Separating couples will be ordered to try mediation to resolve disputes over their break up before heading to court, Britain said Wednesday in a move aimed at reducing the number of people who end up embroiled in costly divorce battles.
Justice Minister Jonathan Djanogly said too many divorce cases are coming before judges, straining Britain's legal system and costing individuals _ and in some cases the government _ hefty fees.
Figures for 2009 show there were 114,000 divorces in England and Wales, but around 137,000 British court cases dealing with the fallout from separations _ including hearings on access to children and financial settlements.

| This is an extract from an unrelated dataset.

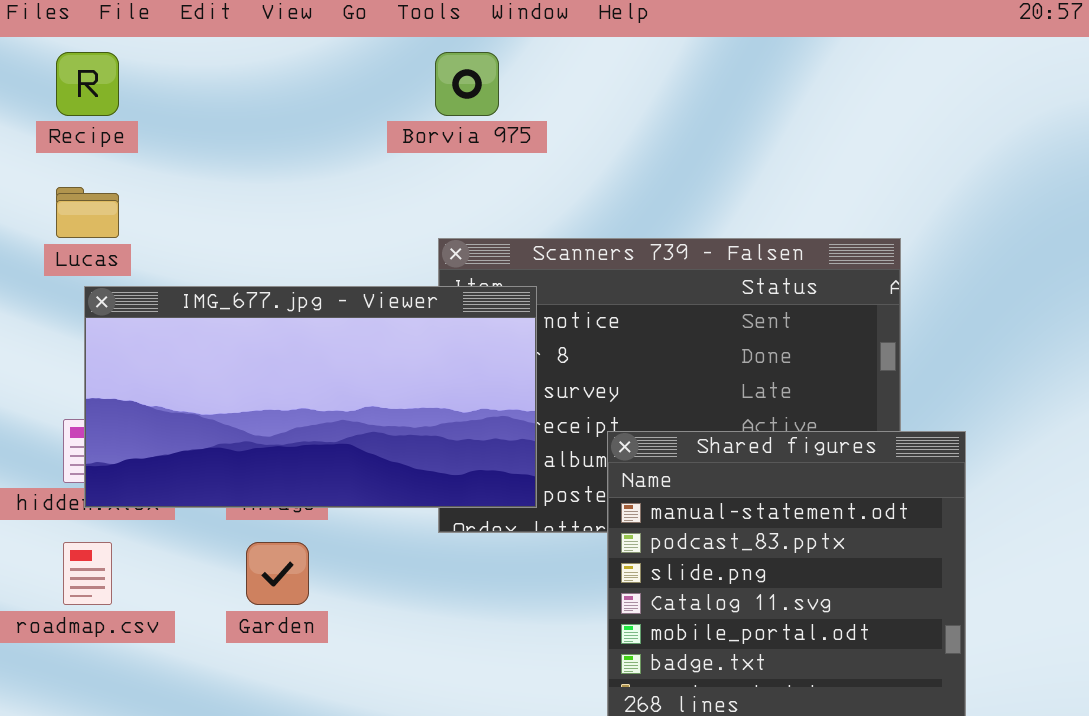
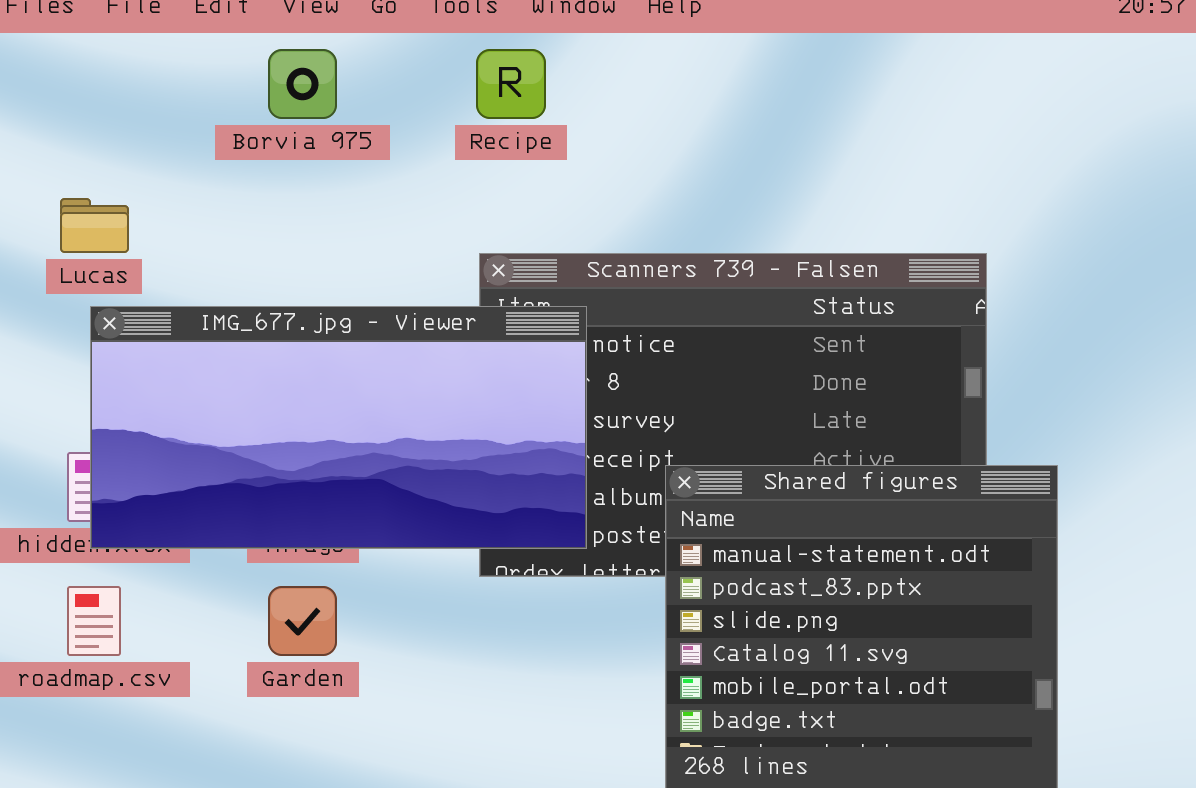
Recipe: [56,52,119,116] -> [476,49,546,119], moved
Borvia 975: [435,52,499,116] -> [268,49,337,119], moved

Djanogly said that beginning in April every couple seeking to use the court system to resolve their disputes must first take part in a session with mediators. The change follows an agreement between judges and the Ministry of Justice and does not require new legislation. The process _ known in the U.S. as mediated divorce _ sees experts try to help couples settle conflicts over issues arising from their separation without the need for lawyers.
"Nearly every time I ask someone if their stressful divorce battle through the courts was worth it, their answer is no," Djanogly said.

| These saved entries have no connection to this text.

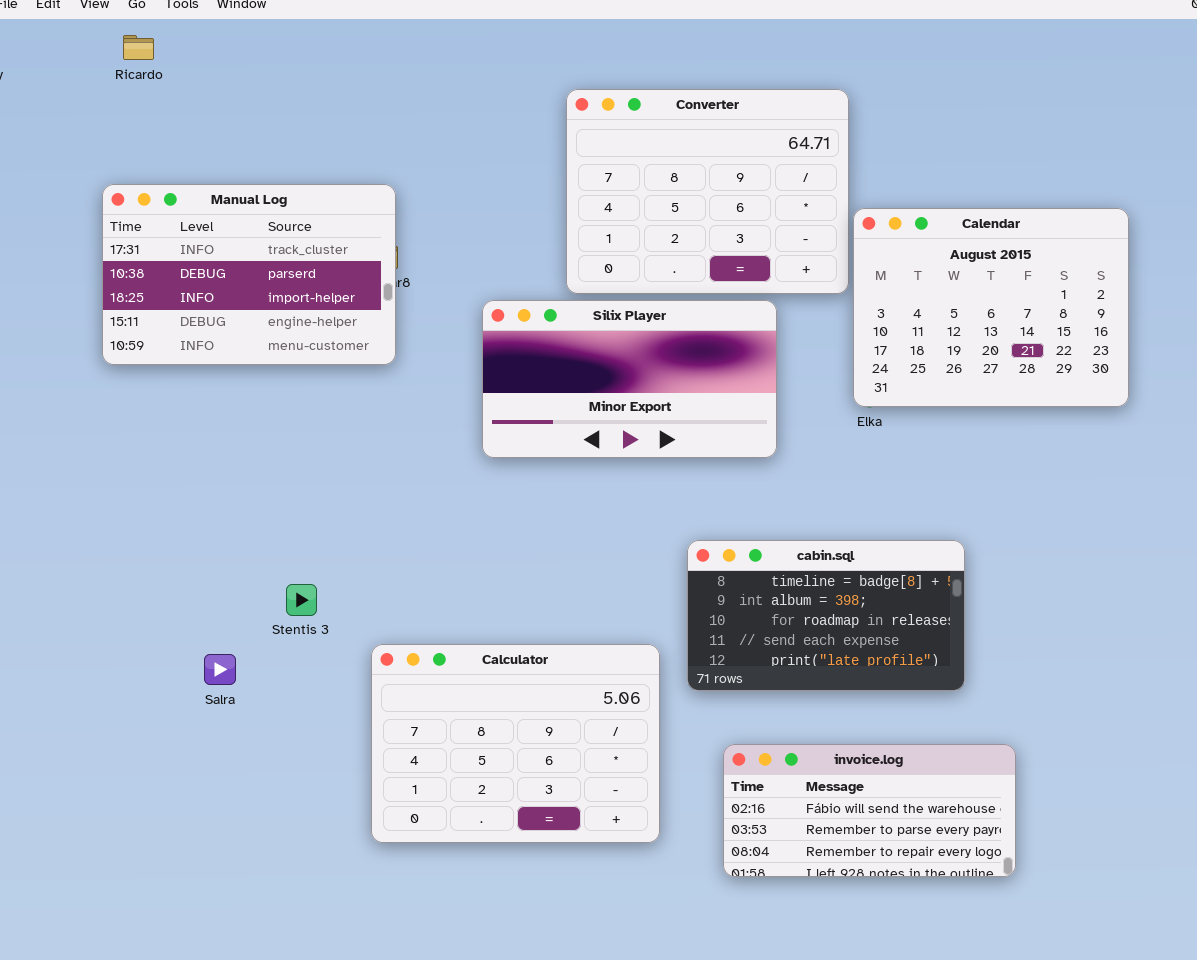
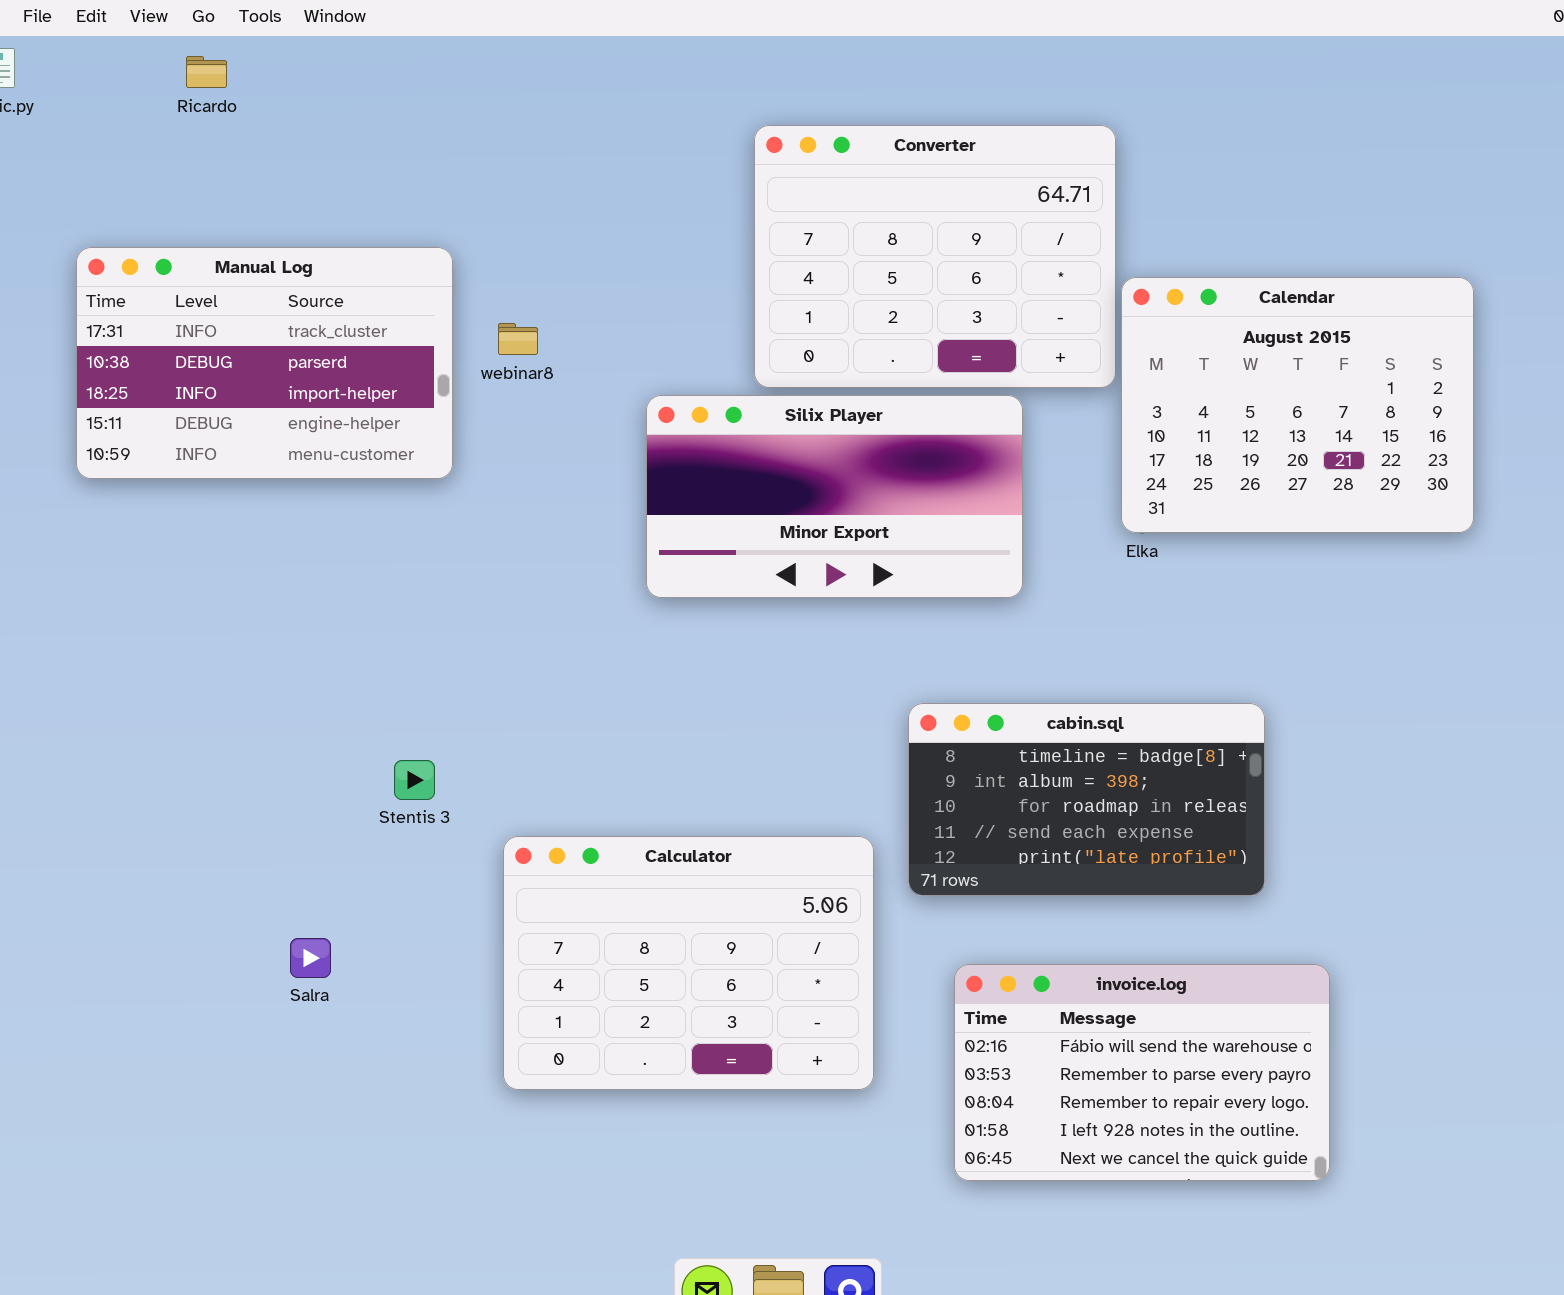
Manual Log: [102,184,396,365] -> [76,247,453,479], moved
Salra: [204,654,236,685] -> [290,938,331,978], moved
invoice.log: [723,744,1016,877] -> [954,964,1330,1181], resized

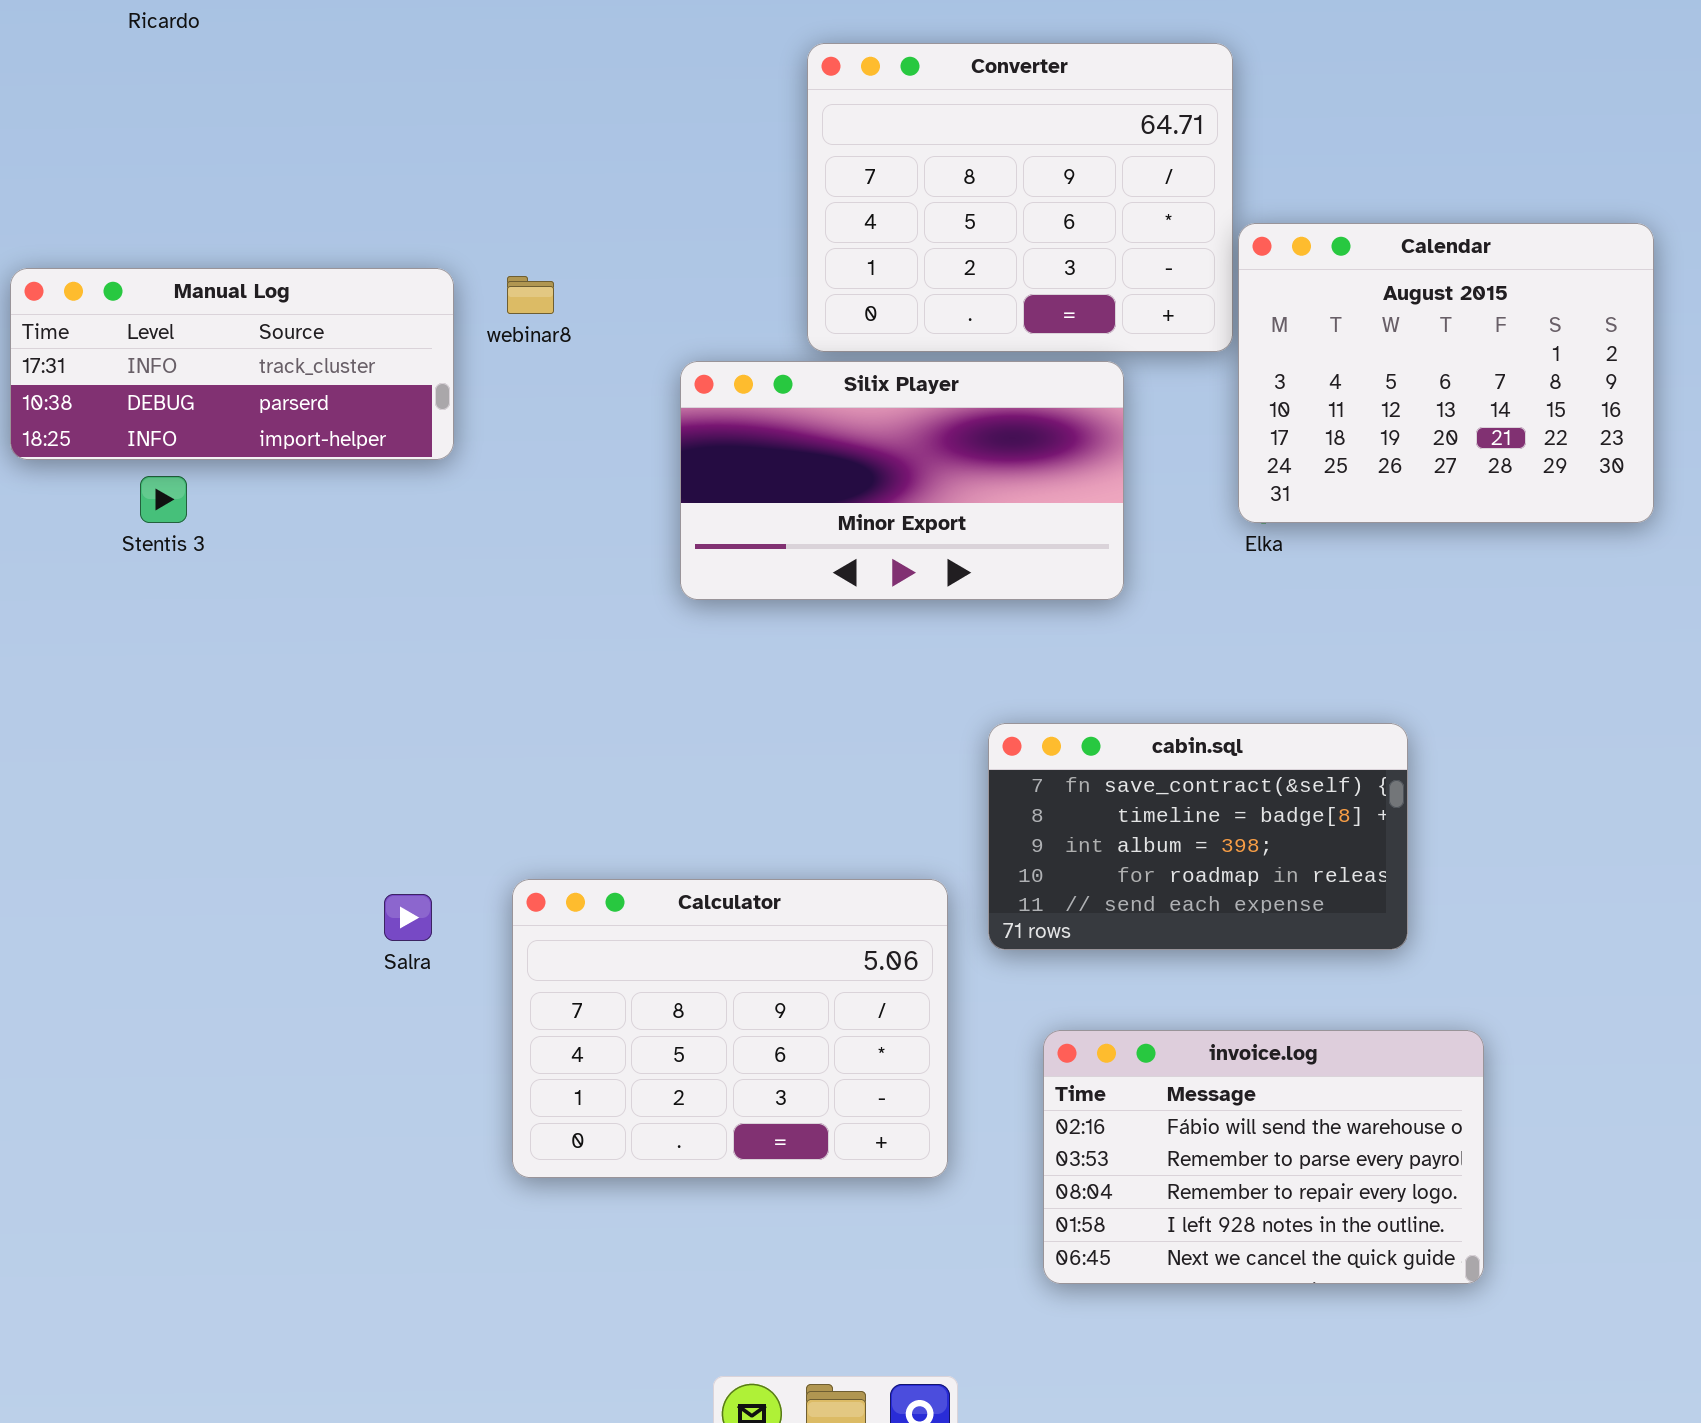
Manual Log: [76,247,453,479] -> [10,268,454,460], resized
cabin.sql: [908,703,1265,896] -> [988,723,1408,950], scrolled up 1 row
Stentis 3: [394,760,435,800] -> [140,476,187,523], moved
Salra: [290,938,331,978] -> [384,894,432,941], moved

Last year, German heiress Katrin Radmacher took her divorce battle all the way to Britain's Supreme Court, winning a ruling which threw out her ex-husband's demand for a larger share of her 55 million pounds (US$90 million) fortune.
Radmacher is German, her ex-husband is French, but the couple married, lived and divorced in England.
Already anyone who applies for government help to pay for legal costs must take part in one of the mediation sessions in order to qualify for financial support.
Djanogly said the idea would now to be extended to everyone. "I am concerned those funding their own court actions are missing out on the benefits it can bring," he said.
In some areas the sessions are free, but they cost up to 140 pounds (US$230) in other parts of Britain.
Only cases involving domestic violence or child protection issues will be exempt and go straight to court, Djanogly said.
Britain's justice ministry said the average cost of a mediated divorce was 535 pounds ($870), compared to about 2,820 (US$4,575) for divorces which end up in court.